### Task requirements
Pull out every line in the data that has the string "integrators" in it.

### Given data
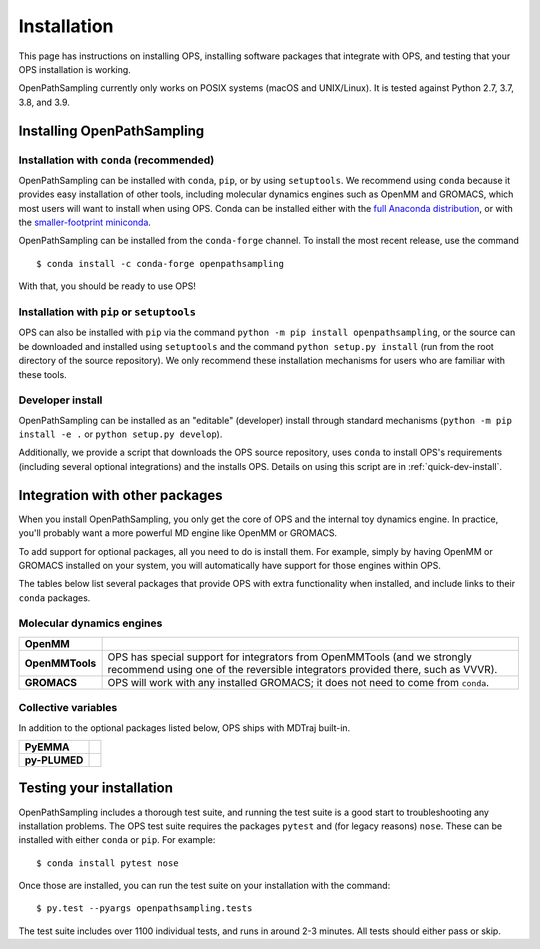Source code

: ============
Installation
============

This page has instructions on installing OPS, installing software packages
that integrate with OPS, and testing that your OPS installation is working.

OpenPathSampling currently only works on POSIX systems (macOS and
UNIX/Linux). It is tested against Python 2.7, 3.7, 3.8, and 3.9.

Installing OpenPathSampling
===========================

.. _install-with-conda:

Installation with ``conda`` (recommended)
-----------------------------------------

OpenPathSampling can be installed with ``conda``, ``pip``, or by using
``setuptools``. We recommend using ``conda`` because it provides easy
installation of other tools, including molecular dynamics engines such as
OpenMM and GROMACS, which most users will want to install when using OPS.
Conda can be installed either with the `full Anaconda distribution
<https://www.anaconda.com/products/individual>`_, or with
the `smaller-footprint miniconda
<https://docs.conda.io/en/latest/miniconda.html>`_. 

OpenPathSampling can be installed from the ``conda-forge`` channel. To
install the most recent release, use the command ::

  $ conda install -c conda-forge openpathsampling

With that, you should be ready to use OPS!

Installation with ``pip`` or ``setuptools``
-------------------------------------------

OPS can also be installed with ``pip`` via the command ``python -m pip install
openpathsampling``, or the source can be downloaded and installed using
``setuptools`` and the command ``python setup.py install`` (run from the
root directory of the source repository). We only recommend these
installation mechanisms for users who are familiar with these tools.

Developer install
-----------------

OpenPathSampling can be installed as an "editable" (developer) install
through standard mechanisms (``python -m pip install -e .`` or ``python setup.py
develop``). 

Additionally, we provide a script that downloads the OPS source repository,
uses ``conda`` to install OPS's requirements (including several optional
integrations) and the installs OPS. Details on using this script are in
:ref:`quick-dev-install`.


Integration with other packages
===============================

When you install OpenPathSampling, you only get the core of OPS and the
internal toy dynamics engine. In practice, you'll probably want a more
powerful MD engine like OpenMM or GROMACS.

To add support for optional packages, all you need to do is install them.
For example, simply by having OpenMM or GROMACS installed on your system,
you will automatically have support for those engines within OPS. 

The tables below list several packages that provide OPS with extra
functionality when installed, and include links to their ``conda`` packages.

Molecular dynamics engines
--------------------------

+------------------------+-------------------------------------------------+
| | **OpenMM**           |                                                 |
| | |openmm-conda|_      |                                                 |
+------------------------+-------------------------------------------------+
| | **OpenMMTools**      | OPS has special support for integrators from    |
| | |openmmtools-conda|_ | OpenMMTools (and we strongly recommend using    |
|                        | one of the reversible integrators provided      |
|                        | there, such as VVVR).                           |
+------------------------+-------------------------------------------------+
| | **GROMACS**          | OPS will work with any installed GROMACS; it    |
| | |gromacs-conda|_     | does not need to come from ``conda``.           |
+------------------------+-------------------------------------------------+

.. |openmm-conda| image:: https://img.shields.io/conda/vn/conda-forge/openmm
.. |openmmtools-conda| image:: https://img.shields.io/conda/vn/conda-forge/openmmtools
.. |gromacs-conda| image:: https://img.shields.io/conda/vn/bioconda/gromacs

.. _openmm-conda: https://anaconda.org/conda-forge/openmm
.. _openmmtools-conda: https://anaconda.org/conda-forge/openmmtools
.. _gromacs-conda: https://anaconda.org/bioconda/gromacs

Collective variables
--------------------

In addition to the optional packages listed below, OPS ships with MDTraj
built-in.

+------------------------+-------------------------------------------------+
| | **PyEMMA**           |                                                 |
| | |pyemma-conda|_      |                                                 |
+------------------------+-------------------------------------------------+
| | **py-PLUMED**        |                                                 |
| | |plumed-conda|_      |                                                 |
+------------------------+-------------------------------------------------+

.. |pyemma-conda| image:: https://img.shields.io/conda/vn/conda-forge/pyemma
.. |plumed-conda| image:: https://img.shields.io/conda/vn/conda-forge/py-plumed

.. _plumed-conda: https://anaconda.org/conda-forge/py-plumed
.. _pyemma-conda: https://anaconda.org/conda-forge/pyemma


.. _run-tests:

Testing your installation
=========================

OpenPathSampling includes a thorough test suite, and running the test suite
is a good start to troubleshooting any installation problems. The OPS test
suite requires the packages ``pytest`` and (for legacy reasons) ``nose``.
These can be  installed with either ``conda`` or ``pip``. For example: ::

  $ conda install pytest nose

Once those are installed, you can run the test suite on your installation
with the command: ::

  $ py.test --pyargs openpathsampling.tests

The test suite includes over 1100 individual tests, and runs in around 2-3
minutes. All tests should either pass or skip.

### Response to the exercise
| | **OpenMMTools**      | OPS has special support for integrators from    |
|                        | one of the reversible integrators provided      |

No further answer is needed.